The Briefing #080

17th May 2019Posted by: Michael Flynn

The DataPOWA view on the most important talking points in the worlds of sport sponsorship and digital.


From next season onwards, NBA teams will be able to sell sponsorship rights in international territories for the first time.

Up until now, the league itself has controlled deals outside the US and Canada, but reports suggest that a three-year trial will be put in place to get a feel for how teams fare on their own.

As part of the trial, teams will be able to sell global marketing rights to two current or new sponsors outside of the US and Canada, but sponsors will only be able to use non-game content, such behind-the-scenes features.

The NBA’s president of team marketing and chief innovation officer Amy Brooks explained that the new approach is designed to “take advantage of the global reach of team partners and to create more targeted non-game content.”

Last year it was estimated that a record $1.12 billion is now being spent on NBA sponsorships.

For more on this story, please visit Sports Pro Media


FIFA is exploring the sponsorship potential afforded by ‘video assistant referee’ (VAR) tech, by considering lucrative rights of up to £100m for the unscripted match breaks.

The FT (via The Drum) reports that multiple sponsors have approached FIFA about the opportunities during the breaks in play to allow referees to review footage of contentious moments.

It is calculated that VAR breaks accounted for some 27 minutes of screen time during the 2018 World Cup, a significant chunk of squandered airtime which can command as much as £600k per minute from advertisers.

For more on this story, please visit The Drum


Perform Group executive chairman John Skipper is aiming to make its sports streaming service DAZN as big as Netflix.

The former ESPN president was hired last May to drive the emerging streaming platform forward and has already enjoyed tremendous success in a short period of time.

DAZN shows top tier sporting events like the English Premier League in key territories such as Germany and Japan and in June signed up Cristiano Ronaldo as its first global ambassador.

Skipper believes this is only the beginning, and that the innovations and flexibility streaming offers promise a bright future ahead.

“This was potentially a very big opportunity because of first-mover advantage,” he tells Forbes. “I think there is the possibility of building a company with a very significant value.
“The pay TV model is the best model for media in the history of the universe. Will OTT be better? In some ways, yes. It will be better mostly because of interactivity and the ability to not be constrained by a linear stream.”

For more on this story, please visit Forbes


The BBC and BT Sport have signed broadcast deals with Major League Baseball that include coverage of the games that will be played in London.

BT Sport has extended its current contract for another two years, while the BBC has signed a streaming-only agreement that means the forthcoming London ties can be shown on the BBC Sport website and iPlayer.

MLB commissioner Rob Manfred said that the deals will help the sport grow outside of the US.

“Reaching agreements with two of the UK’s premier broadcasters is an important milestone as the anticipation and excitement for the Mitel & MLB Present London Series continues to grow.
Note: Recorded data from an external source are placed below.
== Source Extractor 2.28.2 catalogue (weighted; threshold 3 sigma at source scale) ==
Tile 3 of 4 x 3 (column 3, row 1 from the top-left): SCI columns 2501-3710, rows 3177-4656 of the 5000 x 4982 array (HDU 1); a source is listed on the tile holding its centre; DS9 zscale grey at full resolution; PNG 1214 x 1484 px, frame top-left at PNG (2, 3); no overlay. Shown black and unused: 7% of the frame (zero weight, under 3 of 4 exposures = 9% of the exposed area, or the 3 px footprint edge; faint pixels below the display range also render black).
“We’re looking forward with working with both BBC and BT Sport to bring the best possible presentation of our sport to viewers in the UK.”

For more on this story, please visit BBC Sport


With the World Cup on its way, England’s Women’s football team has attracted a wide range of commercial interest, the FA’s head of marketing Georgina Lewis has explained.

Lucozade, Boots and Budweiser have all signed deals with the Lionesses in recent months, and Lewis has said that many more brands are looking to get involved too.

“As far as incoming calls in terms of wanting to work with us this summer, honestly it’s probably higher than it was last year for the men’s World Cup, the number of publishers, media outlets, brands etc.”

Marzena Bogdanowicz, the FA’s head of commercial and marketing for women’s soccer, added: “There’s a perfect storm happening, and the whole piece generally across the nation on gender equality has just raised the interest, and that has created this wave that is now coming to a tipping point, and I think everyone’s taking note.”

“I think that’s what brands are saying, that they want to be part of this. The phones have started to ring quite a bit.”